• PROMPT
Write exactly, with no line omitted or added, the span beginning at the line that holds "wrist: (164, 254)" and ending at the last line of the records.

(Data extracted from a collection)

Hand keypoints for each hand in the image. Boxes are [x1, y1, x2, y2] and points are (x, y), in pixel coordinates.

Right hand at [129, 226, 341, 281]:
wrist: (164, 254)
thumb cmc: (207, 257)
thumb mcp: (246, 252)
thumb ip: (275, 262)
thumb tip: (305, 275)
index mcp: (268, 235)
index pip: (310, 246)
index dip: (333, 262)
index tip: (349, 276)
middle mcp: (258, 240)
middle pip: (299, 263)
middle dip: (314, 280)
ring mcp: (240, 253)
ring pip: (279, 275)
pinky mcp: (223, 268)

• ANSWER SECTION
wrist: (164, 254)
thumb cmc: (207, 257)
thumb mcp: (246, 252)
thumb ip: (275, 262)
thumb tip: (305, 275)
index mcp: (268, 235)
index pip: (310, 246)
index dip: (333, 262)
index tip: (349, 276)
middle mcp: (258, 240)
middle pip: (299, 263)
middle dip: (314, 280)
ring mcp: (240, 253)
ring pip: (279, 275)
pinky mcp: (223, 268)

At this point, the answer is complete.